Durchschnittlich wird in der Schweiz alle neun Minuten eingebrochen. In der Winterzeit, wenn es früher eindunkelt, häufen sich die Meldungen über Diebstähle in Wohnsiedlungen. Zugang verschaffen sich die Diebe über Lichtschächte, Kellertüren, Fenster oder Terrassentüren an der hinteren Seite des Hauses. Das Durcheinander nach einem Einbruch ist zwar schnell aufgeräumt – was bleibt, ist jedoch das ungute Gefühl, in den eigenen vier Wänden nicht mehr sicher zu sein.

Wie sich das Eigenheim am besten vor einem Einbruch schützen lässt, weiss Hanspeter Sahli von der Sahli Sicherheits AG in Birmensdorf. Das Familienunternehmen entwickelt und produziert seit 30 Jahren Schliessanlagen und stellt Sicherheitsvorrichtungen für Fenster und Türen her.

Wenn es darum geht, Einbrecher fernzuhalten, seien nebst dem persönlichen Verhalten wie Abschliessen der Haustür und Verriegelung der Fenster an erster Stelle die mechanischen Sicherheitsmassnahmen wichtig, so Sahli. Konkret gehe es dabei um stabile Gitter vor Lichtschächten, Mehrpunktverriegelungen für Türen und verstärkte Beschläge für Fenster. Wer auf Nummer sich gehen will, dem empfiehlt Sahli zusätzliche elektronische Sicherheitsmassnahmen. «Bewegungsmelder schrecken Diebe auf. Zeitschaltuhren, die unregelmässig das Licht, das Radio oder den Fernseher einschalten, simulieren die Anwesenheit der Hausbewohner», so Sahli.

Schlüssel sicher hinterlegen

Ein weitverbreitetes Problem sei zudem das Hinterlegen von Schlüsseln. «Einbrecher können diese entwenden und wieder zurücklegen, ohne dabei Spuren zu hinterlassen», sagt der Experte. Wolle man dennoch einmal einem Nachbar einen Schlüssel geben, damit dieser in Notfällen in die Wohnung könne, so gebe es Schlüssel in Kästchen. Dafür wird der Schlüssel in eine Plastikhülle eingeschlossen und mit einer Plombe versehen. Wird er benutzt, so merkt dies der Besitzer und weiss, dass jemand den Schlüssel gebraucht hat.

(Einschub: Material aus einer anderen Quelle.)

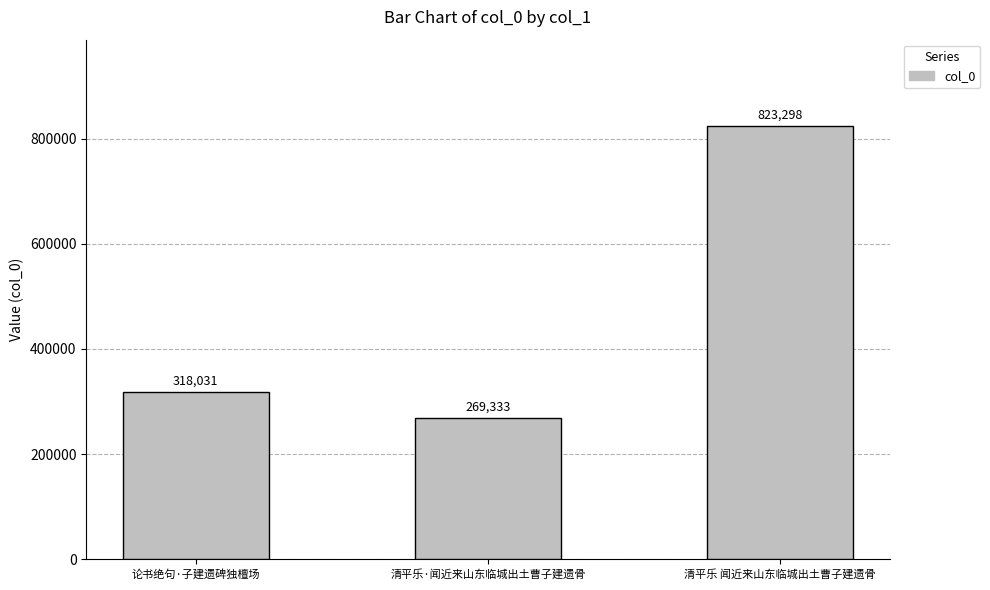

What is the maximum value shown in the chart?

823298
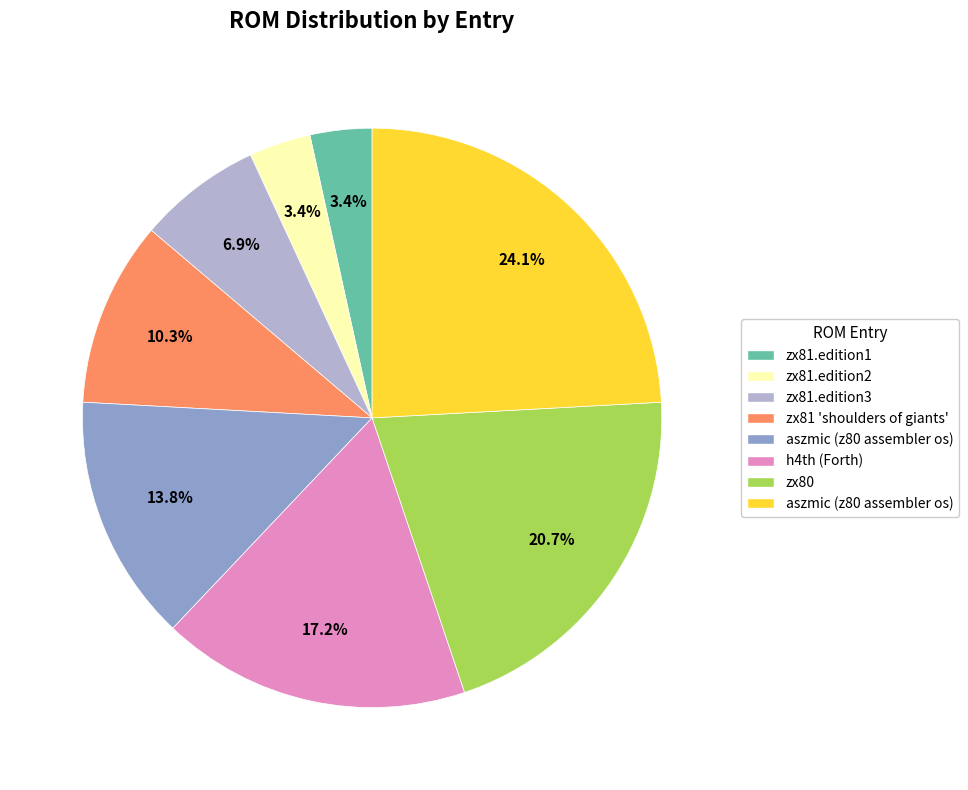

Is there any slice that represents more than half of the pie?

No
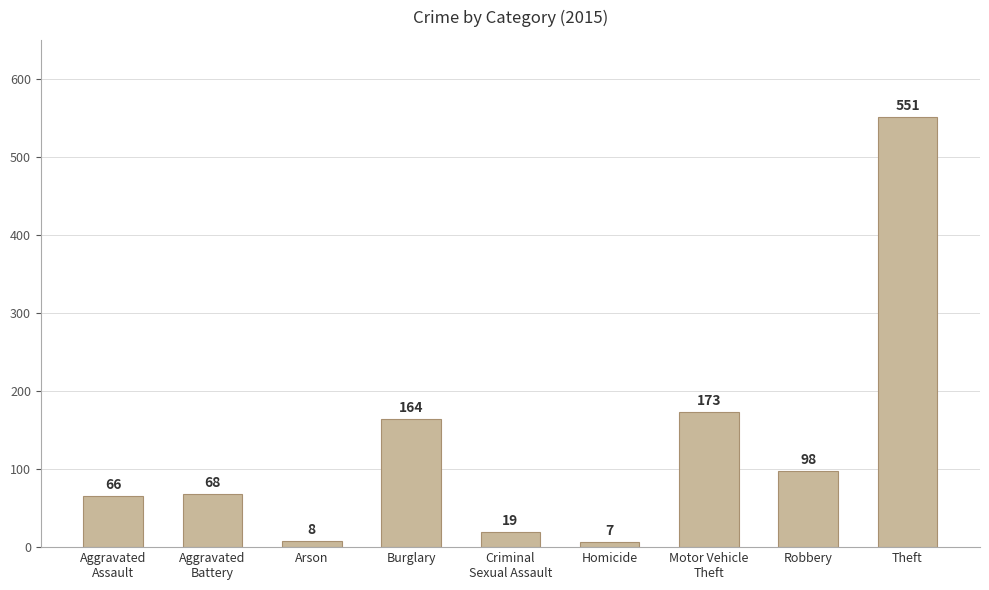

True or false: the data shows 121 at Aggravated
Battery.

False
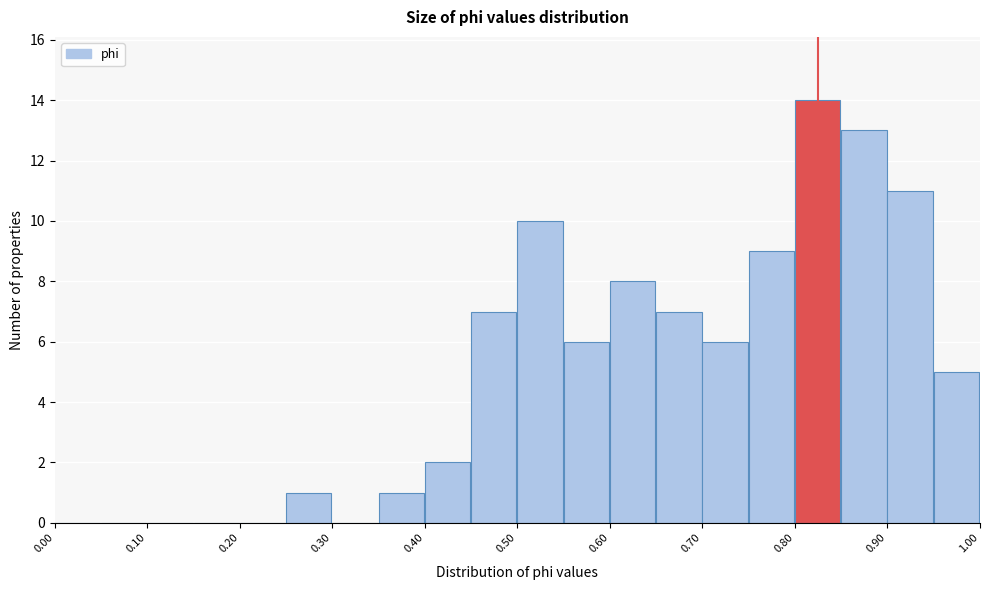

Reading left to right, transcribe this chart: for each bar, give the range it covers on the x-axis and its height. The values are not printed on the chart, so give them approximately, as read against the axis.

0.00 to 0.05: 0
0.05 to 0.10: 0
0.10 to 0.15: 0
0.15 to 0.20: 0
0.20 to 0.25: 0
0.25 to 0.30: 1
0.30 to 0.35: 0
0.35 to 0.40: 1
0.40 to 0.45: 2
0.45 to 0.50: 7
0.50 to 0.55: 10
0.55 to 0.60: 6
0.60 to 0.65: 8
0.65 to 0.70: 7
0.70 to 0.75: 6
0.75 to 0.80: 9
0.80 to 0.85: 14
0.85 to 0.90: 13
0.90 to 0.95: 11
0.95 to 1.00: 5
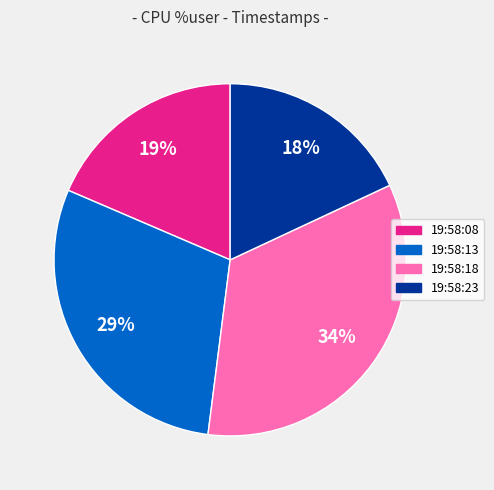

Does any single category account for the majority?

No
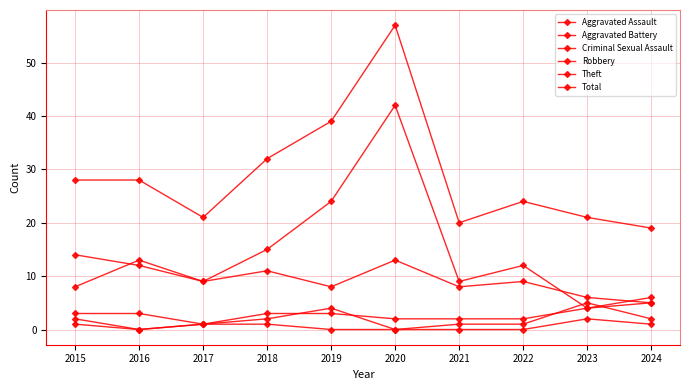

How many lines are shown in the chart?

6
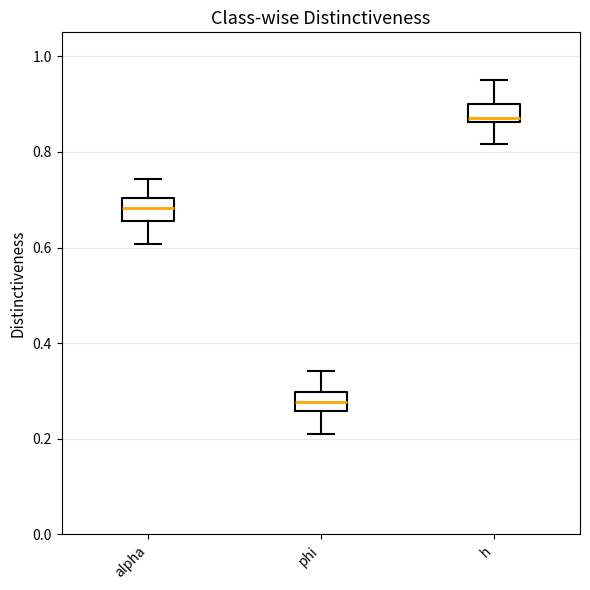

Reading left to right, transcribe this box plot: for each box, give where its median line is, the range the box spans, and where its two whiskers end, as read against the y-axis. The values are not printed on the chart, so give them approximately, as read against the axis.

alpha: median 0.68, box 0.66 to 0.70, whiskers 0.60 to 0.74
phi: median 0.28, box 0.26 to 0.30, whiskers 0.22 to 0.34
h: median 0.88, box 0.86 to 0.90, whiskers 0.82 to 0.94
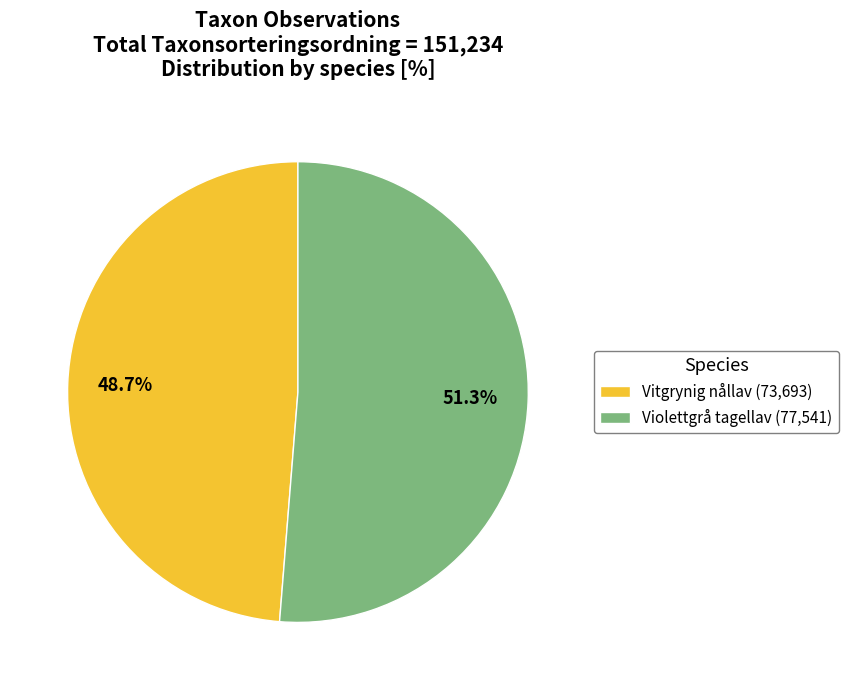

How many slices are in this pie chart?

2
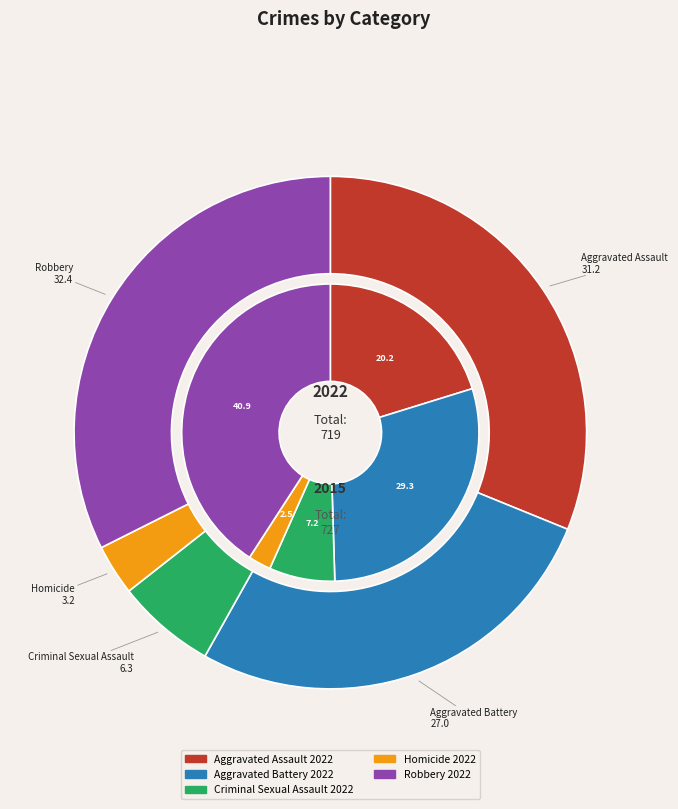

To the nearest percent, what portion does Aggravated Battery represent?

27%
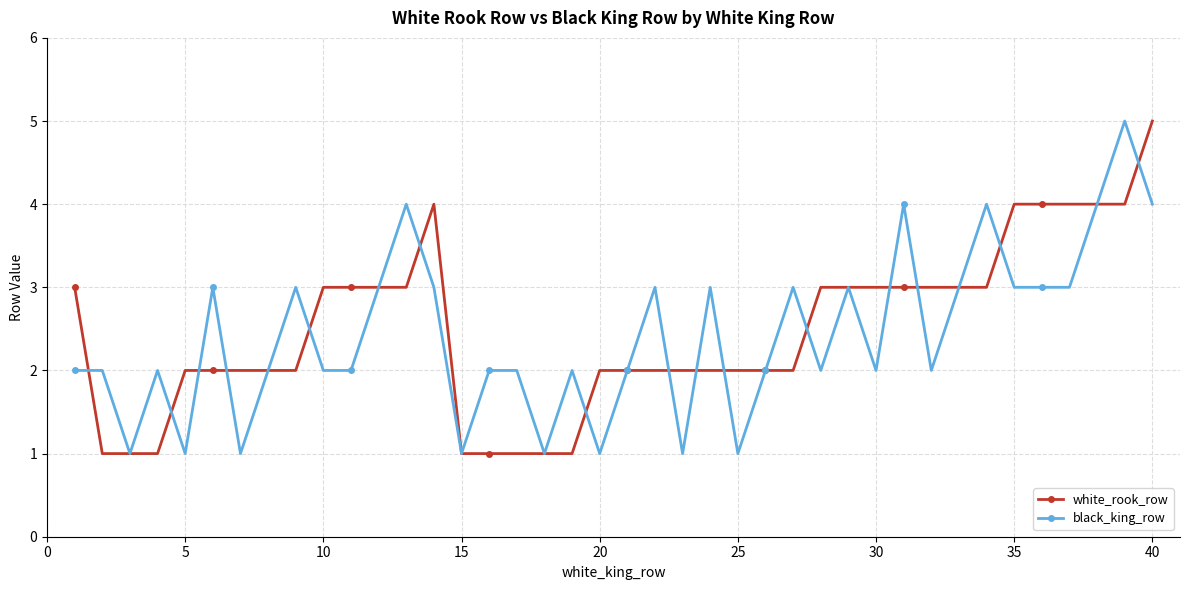

Count the number of categories in the chart.

40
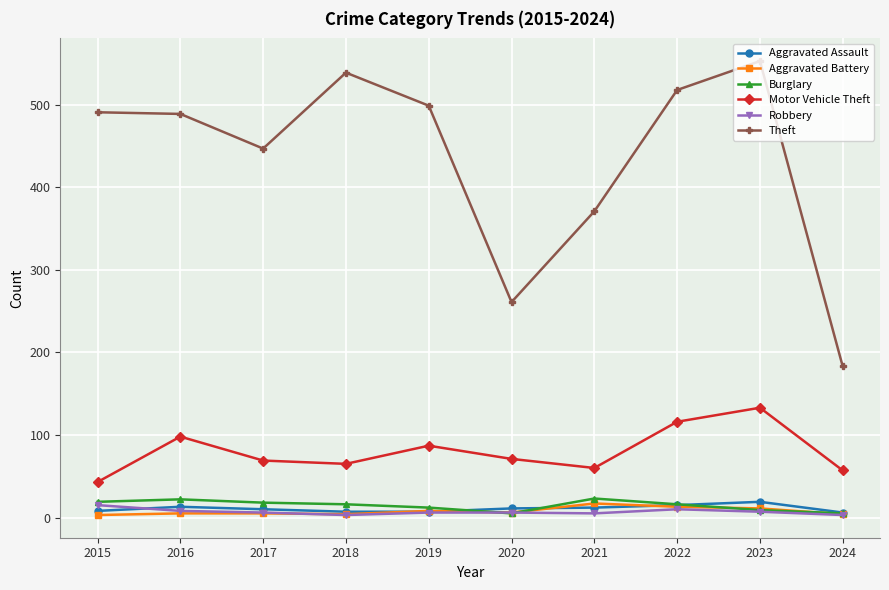

True or false: Theft has a value of 796 at 2015.

False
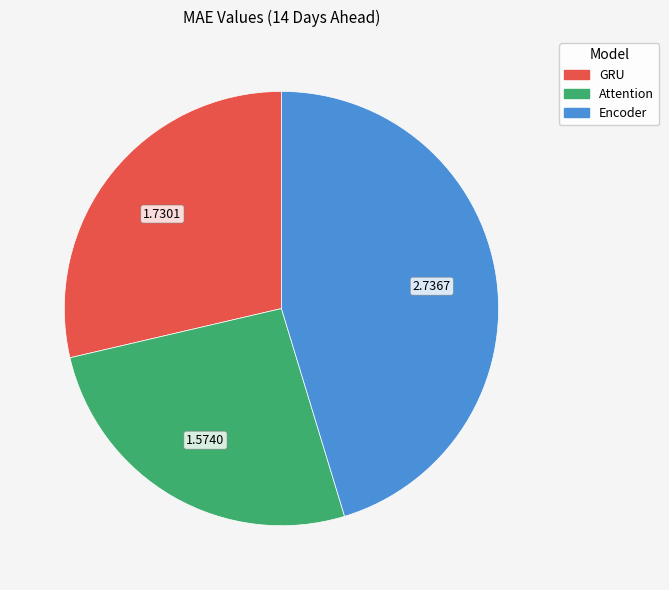

What is the smallest slice in the pie chart?

Attention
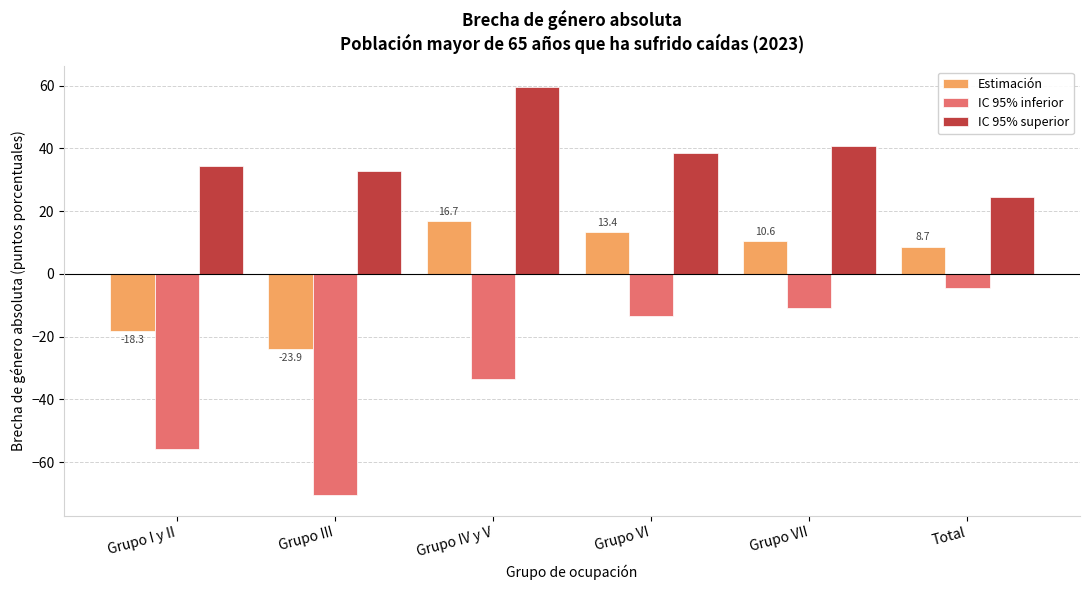

What is the label of the 2nd bar from the left?

Grupo III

Im Gegensatz zu früher seien Einbrecher heute um ein Vielfaches organisierter. «Sie beobachten ihre Opfer ganz genau und wissen, wann sie nicht zu Hause sind», so Sahli. Beerdigungen seien beispielsweise ein beliebter Zeitpunkt, um sich Zugang zu einer Wohnung oder einem Haus zu verschaffen. Die Diebe wüssten dann sicher, dass alle ausser Haus sind. Eine Alarmanlage könne in einem solchen Fall hilfreich sein, schütze aber nicht unbedingt vor einem Einbruch. «Ist 30 Minuten nach Auslösung des Alarms niemand vor Ort, trauen sich die Diebe in die Wohnung», sagt er. Es sei deshalb wichtig, dass die Nachbarn achtsam sind und Auffälligkeiten sofort der Polizei melden.

In den letzten Jahren habe sich in Sachen Sicherheit einiges getan. «Seit dem Jahr 2000 legte man beim Bauen Wert darauf, Fenster und Türen optimal zu verriegeln.» Das Problem seien bestehende alte Häuser. Auch dort gehe es aber nicht darum, dass jeder für mehrere Tausend Franken die aufwendigsten Sicherungen anbringen lässt. Schon mit wenig Geld könne man Einbrecher abschrecken. Sahli nennt als Beispiel eine Türspionkamera, die alle Bewegungen vor der Wohnung aufzeichnet und die Daten direkt speichert. «Für viele Diebe sind solche Signale bereits ein Grund, um weiterzuziehen.»

Hohe Sicherheit bringt auch Nachteile

Erhöhte Sicherheit könne aber auch Nachteile bergen, gibt Sahli zu. Je besser eine Tür verriegelt ist, umso schwieriger ist es, sie in Notfällen aufzubohren. Da könne dann jede Hilfe zu spät kommen. «Wir empfehlen Alleinstehenden deshalb, einen Drehknopf an der Türe zu fixieren», so Sahli. Das sei sicher, aber die Tür könne von aussen besser aufgebohrt werden, als wenn ein Hausschlüssel steckt.